BUENOS AIRES, ARGENTINA (FOLHAPRESS) - A imagem de enfermeiras com água até quase os joelhos retirando bebês de uma UTI neonatal em um hospital inundado na província de Buenos Aires, na Argentina, coroou uma semana de despedida do verão que tem sido descrita como "caos climático".
Em uma mesma porção do país a umidade foi vilã de dois problemas. No município de Bahía Blanca, levou a chuvas torrenciais que mataram pelo menos seis pessoas nesta sexta-feira (7). Na capital, Buenos Aires, fez a sensação térmica atingir o recorde de 47°C em meio a apagões.
Meteorologistas explicaram que uma massa de ar com muita umidade chegou a essa região. Na porção de Bahía Blanca, o encontro com uma frente fria levou à forte precipitação. Foram 300 milímetros em apenas cinco horas de uma chuva que começou antes do amanhecer e é descrita como de volume histórico -quase metade do que era previsto para o ano inteiro.
Já em Buenos Aires, a mesma massa de ar somou-se à tradicional umidade oriunda do rio da Prata que torna mais intensos os verões caracterizados pelas cada vez mais frequentes ondas de calor. O sistema elétrico, conhecido por suas falhas, apresentou recorrentes problemas no ápice da demanda, em grande medida gerada pelo uso frequente dos ares-condicionados.
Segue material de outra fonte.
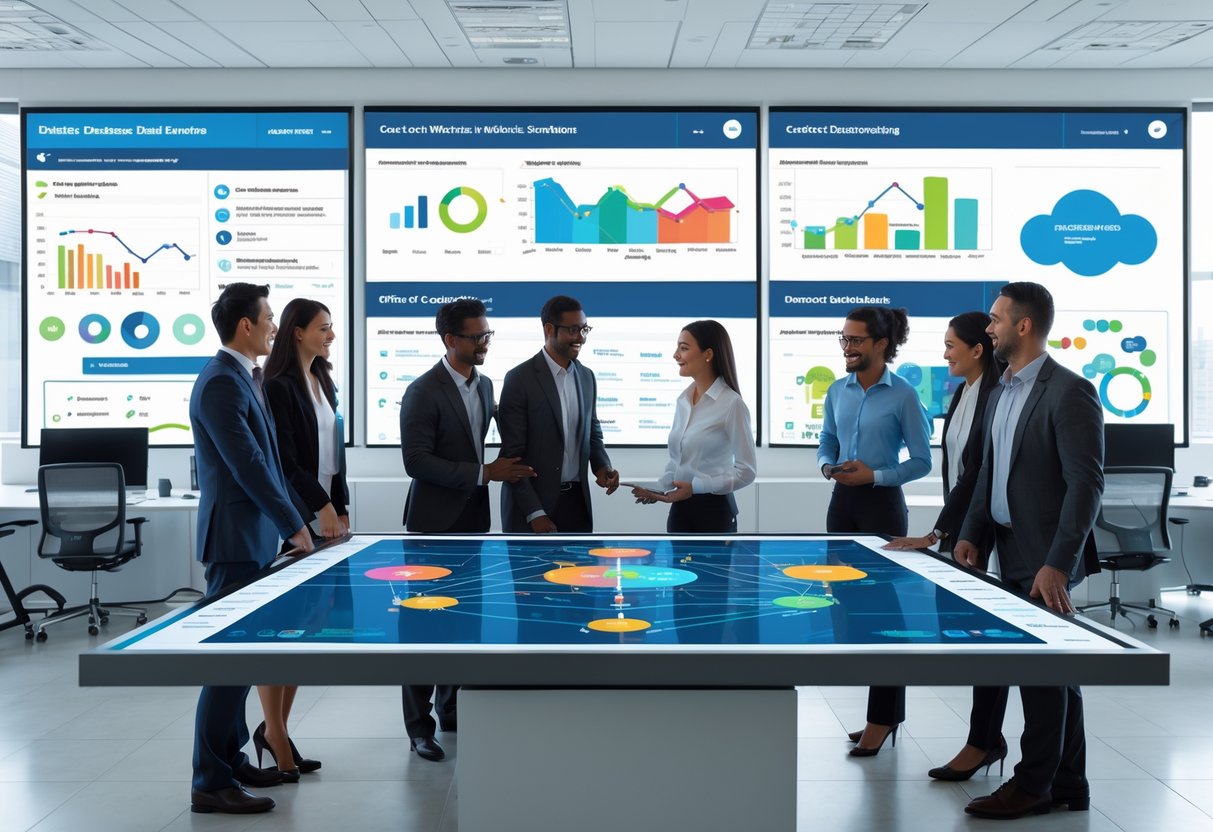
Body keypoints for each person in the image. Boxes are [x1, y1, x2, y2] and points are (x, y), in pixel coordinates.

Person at [955, 282, 1103, 820]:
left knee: (1040, 673)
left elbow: (1085, 485)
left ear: (1023, 326)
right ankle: (1069, 782)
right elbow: (990, 471)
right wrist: (973, 531)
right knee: (1058, 671)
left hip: (1046, 557)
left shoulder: (1069, 391)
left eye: (996, 319)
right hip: (1008, 547)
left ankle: (1033, 784)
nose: (988, 327)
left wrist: (1058, 564)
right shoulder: (1001, 389)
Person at [188, 283, 314, 815]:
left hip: (253, 535)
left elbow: (269, 459)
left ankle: (230, 759)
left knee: (242, 657)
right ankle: (210, 780)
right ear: (247, 325)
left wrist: (292, 520)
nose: (273, 327)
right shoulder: (222, 381)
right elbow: (248, 466)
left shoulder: (244, 376)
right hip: (236, 538)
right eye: (268, 318)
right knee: (228, 661)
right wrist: (294, 525)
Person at [398, 298, 534, 762]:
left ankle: (451, 708)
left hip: (474, 521)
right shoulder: (423, 391)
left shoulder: (487, 384)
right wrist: (484, 473)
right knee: (421, 625)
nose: (484, 344)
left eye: (487, 335)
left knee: (464, 620)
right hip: (433, 525)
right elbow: (414, 461)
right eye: (477, 337)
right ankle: (419, 727)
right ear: (450, 339)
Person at [884, 311, 1009, 780]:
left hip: (986, 533)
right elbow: (956, 471)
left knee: (989, 640)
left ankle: (984, 741)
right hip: (964, 528)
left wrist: (937, 533)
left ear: (978, 349)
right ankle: (984, 738)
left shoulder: (997, 394)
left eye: (952, 345)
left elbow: (979, 472)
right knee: (973, 638)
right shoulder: (962, 392)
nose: (944, 353)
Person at [816, 306, 931, 757]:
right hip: (841, 505)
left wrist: (876, 477)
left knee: (885, 618)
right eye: (843, 339)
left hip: (882, 508)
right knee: (848, 609)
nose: (847, 348)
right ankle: (879, 716)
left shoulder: (903, 395)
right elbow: (827, 438)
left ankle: (881, 719)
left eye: (856, 340)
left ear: (881, 345)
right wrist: (827, 465)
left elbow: (921, 461)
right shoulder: (836, 389)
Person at [258, 298, 349, 780]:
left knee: (306, 631)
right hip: (296, 517)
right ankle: (273, 733)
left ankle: (277, 730)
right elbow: (287, 462)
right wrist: (321, 506)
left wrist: (343, 501)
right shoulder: (278, 387)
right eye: (324, 327)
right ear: (297, 331)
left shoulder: (323, 380)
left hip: (327, 514)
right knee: (281, 633)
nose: (331, 335)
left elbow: (336, 452)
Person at [498, 295, 619, 533]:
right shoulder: (519, 379)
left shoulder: (587, 377)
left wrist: (602, 466)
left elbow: (592, 433)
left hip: (577, 505)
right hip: (532, 509)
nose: (581, 337)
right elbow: (513, 459)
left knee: (582, 571)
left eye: (584, 329)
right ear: (549, 329)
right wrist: (535, 512)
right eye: (573, 330)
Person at [632, 320, 756, 533]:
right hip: (680, 511)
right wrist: (659, 489)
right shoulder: (684, 400)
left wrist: (697, 487)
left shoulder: (732, 404)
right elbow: (677, 460)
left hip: (714, 513)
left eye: (684, 348)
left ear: (708, 354)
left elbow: (747, 471)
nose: (675, 355)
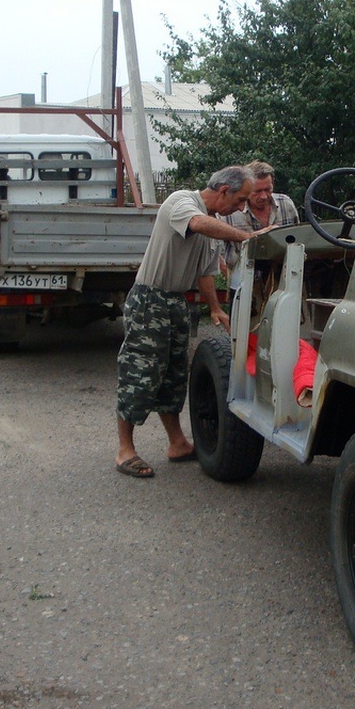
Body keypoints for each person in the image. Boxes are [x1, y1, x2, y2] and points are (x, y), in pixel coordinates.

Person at [115, 165, 262, 479]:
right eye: (240, 200)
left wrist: (215, 308)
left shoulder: (214, 225)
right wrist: (247, 237)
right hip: (149, 299)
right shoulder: (182, 202)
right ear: (224, 190)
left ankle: (178, 443)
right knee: (140, 371)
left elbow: (205, 272)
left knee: (174, 375)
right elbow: (197, 223)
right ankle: (125, 449)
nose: (241, 208)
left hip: (176, 302)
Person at [220, 160, 299, 272]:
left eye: (268, 190)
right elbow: (217, 253)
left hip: (283, 275)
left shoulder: (286, 204)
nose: (263, 196)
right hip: (243, 278)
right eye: (257, 191)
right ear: (245, 188)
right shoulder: (229, 213)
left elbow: (298, 240)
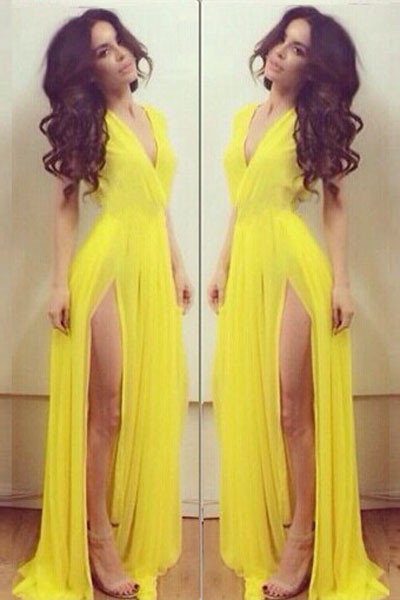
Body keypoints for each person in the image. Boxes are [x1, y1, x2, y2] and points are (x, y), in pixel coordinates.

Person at [208, 6, 389, 600]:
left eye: (300, 49)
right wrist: (222, 262)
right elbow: (242, 200)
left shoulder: (313, 122)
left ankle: (304, 540)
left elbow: (334, 202)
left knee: (293, 409)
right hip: (248, 264)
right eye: (284, 41)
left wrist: (341, 283)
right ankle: (280, 522)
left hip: (293, 264)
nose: (283, 52)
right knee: (256, 400)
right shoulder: (245, 117)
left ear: (314, 69)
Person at [12, 8, 191, 600]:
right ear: (86, 71)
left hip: (151, 266)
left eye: (117, 44)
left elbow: (158, 202)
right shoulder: (89, 123)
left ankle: (120, 523)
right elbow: (66, 202)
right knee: (106, 410)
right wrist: (59, 283)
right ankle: (96, 540)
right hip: (107, 266)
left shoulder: (153, 118)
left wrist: (176, 263)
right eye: (102, 52)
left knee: (142, 402)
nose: (118, 55)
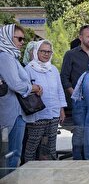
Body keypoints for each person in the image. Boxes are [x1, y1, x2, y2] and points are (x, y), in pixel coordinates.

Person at [0, 24, 43, 169]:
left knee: (14, 153)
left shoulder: (11, 56)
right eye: (19, 39)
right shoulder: (5, 57)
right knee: (11, 154)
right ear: (7, 38)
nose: (22, 42)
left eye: (23, 39)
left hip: (17, 111)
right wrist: (33, 88)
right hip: (11, 112)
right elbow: (15, 84)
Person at [23, 40, 66, 162]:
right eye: (43, 51)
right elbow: (24, 91)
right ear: (37, 51)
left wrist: (61, 109)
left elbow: (59, 90)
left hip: (53, 113)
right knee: (33, 145)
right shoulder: (29, 69)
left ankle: (49, 172)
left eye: (49, 51)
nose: (46, 54)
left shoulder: (53, 69)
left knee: (50, 146)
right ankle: (29, 171)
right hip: (37, 114)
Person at [60, 25, 89, 160]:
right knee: (79, 131)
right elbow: (64, 77)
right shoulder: (71, 55)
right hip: (78, 102)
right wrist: (74, 94)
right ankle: (77, 161)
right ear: (81, 38)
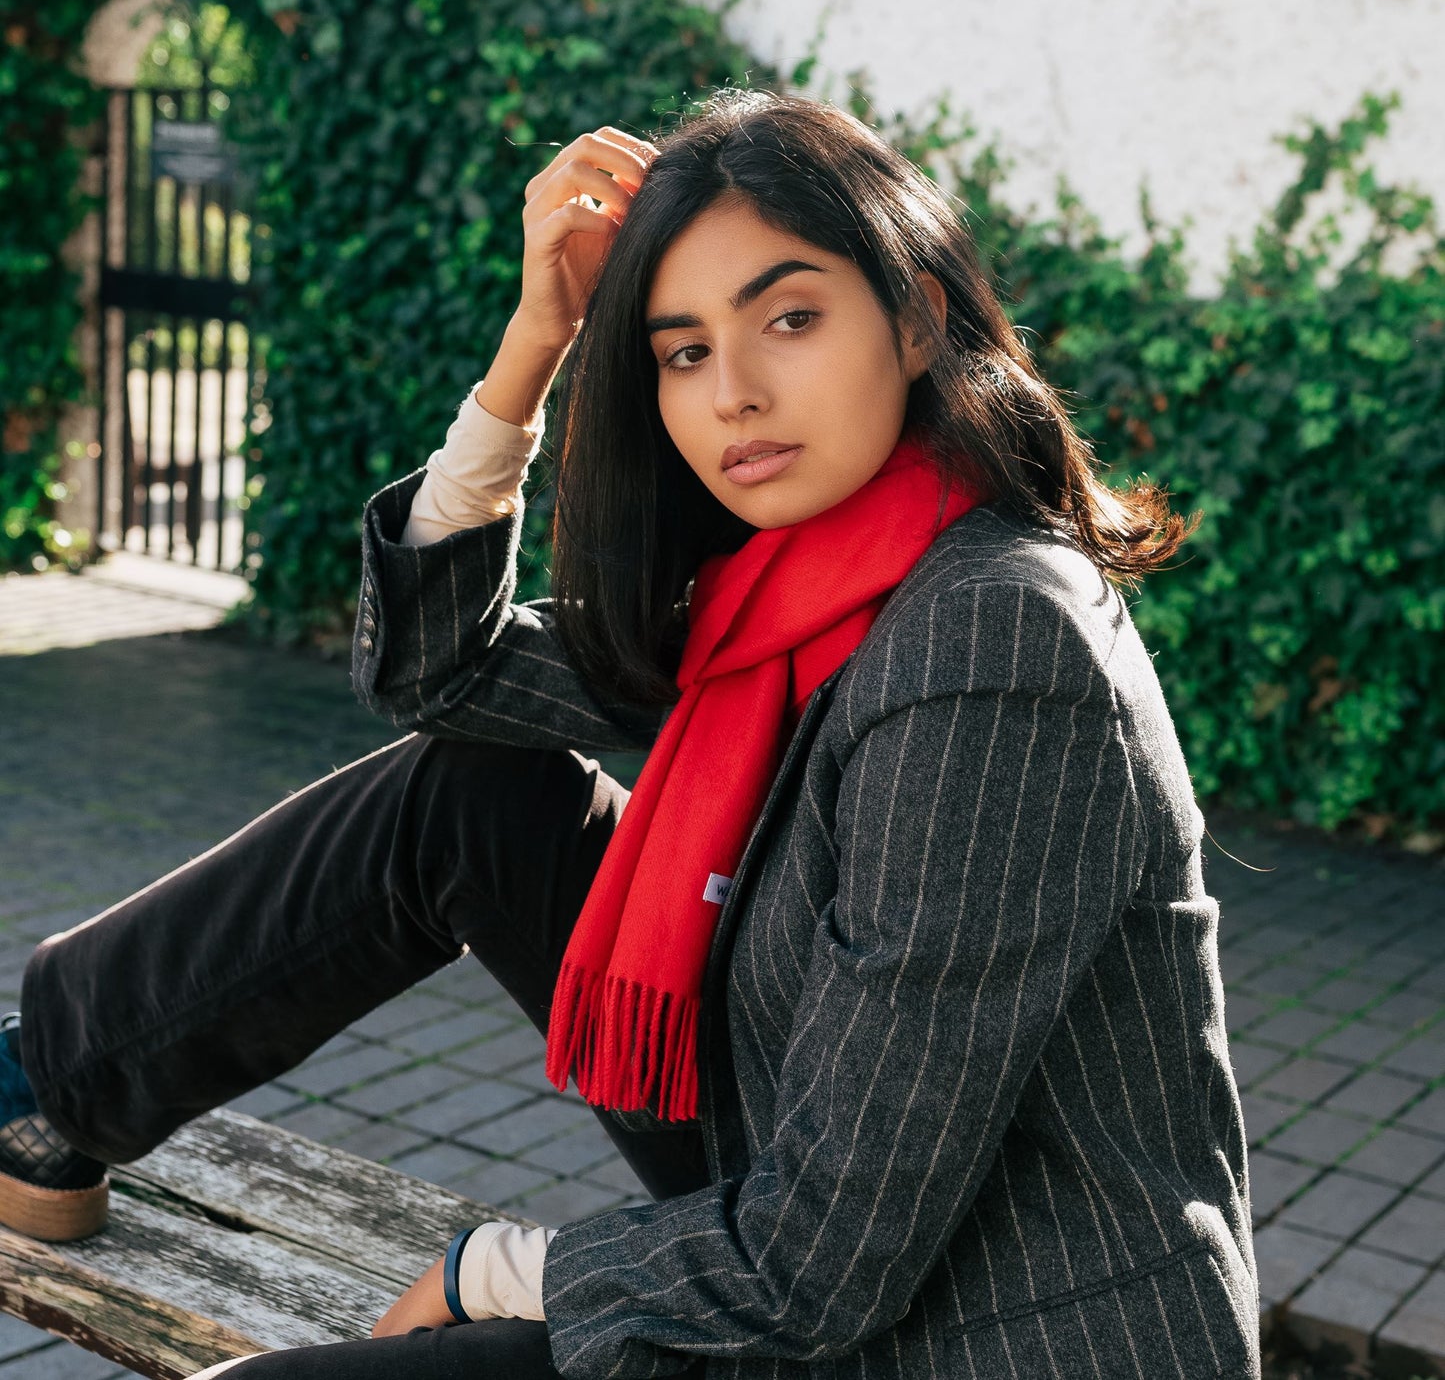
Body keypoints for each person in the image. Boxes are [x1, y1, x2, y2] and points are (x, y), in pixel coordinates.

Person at [0, 89, 1261, 1379]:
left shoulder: (993, 647)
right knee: (471, 792)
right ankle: (35, 1096)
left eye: (790, 318)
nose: (738, 395)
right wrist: (531, 345)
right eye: (683, 351)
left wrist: (494, 1270)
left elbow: (820, 1263)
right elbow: (445, 677)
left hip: (974, 1326)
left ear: (920, 317)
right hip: (816, 1175)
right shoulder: (788, 592)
As operadoras Edesur (controlada pela italiana Enel, também alvo de recentes críticas no Brasil e no Chile) e Edenor, as duas privatizadas nos anos 1990, dividem-se no fornecimento de serviço em Buenos Aires. Desde o início da semana milhares de usuários têm se queixado de cortes de luz que ultrapassam dez horas de duração.
O ápice do problema ocorreu na quarta-feira (5), quando com mais de 35°C um amplo corte deixou 620 mil usuários, ou mais de 2 milhões de pessoas, sem luz. Em canais públicos, as empresas repetem "desculpas aos usuários pelos inconvenientes". Também nesta sexta, diferentes pontos da capital estão no escuro, com 26 mil usuários afetados.
Durante a semana, a empresa controlada pela Enel disse que houve falhas nas linhas de alta tensão e que a demanda de energia chegou a 4.395 megawatts, muito próximo ao do recorde registrado, de 4.545.
Na noite de quinta-feira (6), um panelaço foi realizado em toda a região no entorno do Congresso da Argentina, onde os moradores estavam há mais de 8 horas seguidas sem luz no terceiro dia de cortes. A população reclama da comida estragada nas geladeiras e da dificuldade de locomoção para idosos. Nas ruas com semáforos sem funcionar, o trânsito se intensifica. Na quarta, a própria Casa Rosada, local de trabalho do presidente Javier Milei, chegou a ficar sem luz.
Os fenômenos climáticos extremos não são exceção, mas agora jogam luz também para o contexto político. Eles ocorrem justamente em um momento no qual o governo Milei reiteradamente dá sinais de que gostaria de abandonar o Acordo de Paris, de controle das emissões que aceleram o aquecimento global -algo que para Milei, aliás, não teria a ver com a ação humana, a despeito do que diz a ciência.
O cálculo político não é simples, dado que o acordo é fundamental para ao menos dois grupos de interesse dos argentinos, a União Europeia, com quem o Mercosul recém-terminou um acordo de livre-comércio, e a OCDE, o clube dos países ricos, que a Argentina quer integrar.
A situação, especialmente em Bahía Blanca, tem exigido a cooperação entre o governo federal, com as Forças Armadas, e a província de Buenos Aires em um momento de alta tensão. Há poucos dias Milei cobrou a renúncia do governador da província, o peronista Axel Kicillof, nome que desponta como presidenciável em 2027.
No município, as correntes de água nas ruas levantaram e viraram carros e seguiram em direção ao mar. O aeroporto local foi fechado, o transporte público, completamente suspenso, e a recomendação é não sair de casa. Um hospital público, o Penna, de onde foram removidos os bebês citados no início desta reportagem, colapsou.
Em 15 dias o país se despede de mais um verão intenso para dar boas-vindas ao outono enquanto ainda se recupera das sequelas do "caos climático". Já se adianta outra preocupação: se no verão as redes elétricas colapsam, no frio não é incomum que falte gás para abastecer algumas regiões argentinas, a despeito das enormes reservas nacionais.
No ano passado, o país chegou a recorrer de maneira urgente ao governo Lula para comprar gás da Petrobras. A esperança é que o gás de Vaca Muerta amenize essa situação.